• ACTIVITY LIST
a: What is the new limited-time flavor called in the Ben & Jerry's article below?
b: Return everything in the Ben & Jerry's article from "Updated: Women's March" down to "America in 2018.", copied word for word.

• PASSAGE TO READ
══════════════════════════════
Ben & Jerry's Untimely Women's March Endorsement

Updated: Women's March founder Teresa Shook called on March leaders to step down Monday, saying they "steered the Movement away from its true course. I have waited, hoping they would right the ship. But they have not." Read her full statement here.

Ice cream now is controversial. Welcome to America in 2018.

Ben & Jerry's, which has supported liberal causes throughout its history, likely did not anticipate the criticism and talk of boycotts that followed its Oct. 31 announcement of a new, limited time flavor to be sold in its "scoop shops."

People aren't upset about the ingredient mix in "Pecan Resist." They are disappointed that the Women's March is one of four activist groups which will receive the proceeds from its sales.

Ben & Jerry's says it selected the groups because they are "working on the front lines of the peaceful resistance, building a world that supports their values." But the values of Women's March leaders, especially anti-Israel activist Linda Sarsour – who was photographed with founders Ben Cohen, Jerry Greenfield and others for the Pecan Resist announcement – don't fit Ben & Jerry's own ideals.

"We may not agree on everything," Ben & Jerry's Twitter feed responded to an immediate wave of criticism following the announcement, "but the work that Linda has done to promote women's rights is undeniably important and we are proud to join her in that effort."
══════════════════════════════
• DATA RECORDS
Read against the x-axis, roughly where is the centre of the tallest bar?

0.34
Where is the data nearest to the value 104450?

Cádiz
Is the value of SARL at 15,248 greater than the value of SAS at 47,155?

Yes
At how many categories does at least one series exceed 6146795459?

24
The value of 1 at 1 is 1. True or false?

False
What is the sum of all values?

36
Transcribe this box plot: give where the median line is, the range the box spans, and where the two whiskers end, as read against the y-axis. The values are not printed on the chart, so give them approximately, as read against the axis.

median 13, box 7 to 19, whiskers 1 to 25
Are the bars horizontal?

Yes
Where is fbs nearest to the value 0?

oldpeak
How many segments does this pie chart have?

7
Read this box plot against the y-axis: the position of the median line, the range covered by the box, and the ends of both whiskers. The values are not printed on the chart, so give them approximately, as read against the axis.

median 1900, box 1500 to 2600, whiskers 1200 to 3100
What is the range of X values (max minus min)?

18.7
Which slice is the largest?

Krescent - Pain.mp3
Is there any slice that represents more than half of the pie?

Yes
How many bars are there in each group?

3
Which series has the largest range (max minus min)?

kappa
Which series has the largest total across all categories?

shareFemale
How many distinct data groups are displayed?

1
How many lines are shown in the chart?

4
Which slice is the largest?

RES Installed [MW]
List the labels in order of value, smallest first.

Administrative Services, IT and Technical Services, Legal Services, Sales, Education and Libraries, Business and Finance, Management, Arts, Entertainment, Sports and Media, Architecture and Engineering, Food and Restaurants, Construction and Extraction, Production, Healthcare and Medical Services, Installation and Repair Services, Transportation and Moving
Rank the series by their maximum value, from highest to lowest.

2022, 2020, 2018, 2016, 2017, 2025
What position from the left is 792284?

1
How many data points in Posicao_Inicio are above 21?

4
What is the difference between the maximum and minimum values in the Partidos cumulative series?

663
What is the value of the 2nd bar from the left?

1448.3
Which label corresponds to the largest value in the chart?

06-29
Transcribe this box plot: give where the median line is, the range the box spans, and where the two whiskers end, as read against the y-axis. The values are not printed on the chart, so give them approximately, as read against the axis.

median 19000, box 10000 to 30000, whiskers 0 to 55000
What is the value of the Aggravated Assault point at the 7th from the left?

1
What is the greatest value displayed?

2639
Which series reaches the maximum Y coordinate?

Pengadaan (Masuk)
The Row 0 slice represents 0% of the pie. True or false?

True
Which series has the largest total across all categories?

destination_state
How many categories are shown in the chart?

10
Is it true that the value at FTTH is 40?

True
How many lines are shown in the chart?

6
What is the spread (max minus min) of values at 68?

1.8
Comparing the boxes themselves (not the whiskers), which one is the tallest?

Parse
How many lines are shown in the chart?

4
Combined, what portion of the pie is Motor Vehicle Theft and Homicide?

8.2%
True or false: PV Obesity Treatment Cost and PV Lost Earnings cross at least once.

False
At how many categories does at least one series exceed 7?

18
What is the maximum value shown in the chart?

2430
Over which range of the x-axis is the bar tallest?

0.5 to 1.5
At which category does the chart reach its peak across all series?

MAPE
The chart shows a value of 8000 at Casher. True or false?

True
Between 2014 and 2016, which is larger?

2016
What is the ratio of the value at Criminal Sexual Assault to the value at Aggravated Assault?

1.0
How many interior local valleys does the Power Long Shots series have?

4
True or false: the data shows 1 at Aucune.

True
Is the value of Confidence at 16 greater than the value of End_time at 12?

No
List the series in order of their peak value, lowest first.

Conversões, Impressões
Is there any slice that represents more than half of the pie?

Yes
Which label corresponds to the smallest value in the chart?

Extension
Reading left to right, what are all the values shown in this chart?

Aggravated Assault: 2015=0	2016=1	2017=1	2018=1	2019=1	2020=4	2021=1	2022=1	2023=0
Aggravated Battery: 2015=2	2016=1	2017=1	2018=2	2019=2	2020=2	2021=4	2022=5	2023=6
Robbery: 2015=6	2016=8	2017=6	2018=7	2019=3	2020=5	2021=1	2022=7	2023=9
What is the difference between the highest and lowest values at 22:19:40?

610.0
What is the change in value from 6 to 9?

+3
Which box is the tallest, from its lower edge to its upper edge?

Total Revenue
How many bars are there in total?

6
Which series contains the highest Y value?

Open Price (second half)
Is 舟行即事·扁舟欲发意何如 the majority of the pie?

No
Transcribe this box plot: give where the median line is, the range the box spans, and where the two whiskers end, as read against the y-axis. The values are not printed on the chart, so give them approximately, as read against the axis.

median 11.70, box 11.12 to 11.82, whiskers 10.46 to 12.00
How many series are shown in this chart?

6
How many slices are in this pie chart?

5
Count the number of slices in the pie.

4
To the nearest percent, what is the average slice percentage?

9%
══════════════════════════════
• TASK-BY-TASK ANSWERS
a: Pecan Resist

b:
Updated: Women's March founder Teresa Shook called on March leaders to step down Monday, saying they "steered the Movement away from its true course. I have waited, hoping they would right the ship. But they have not." Read her full statement here.

Ice cream now is controversial. Welcome to America in 2018.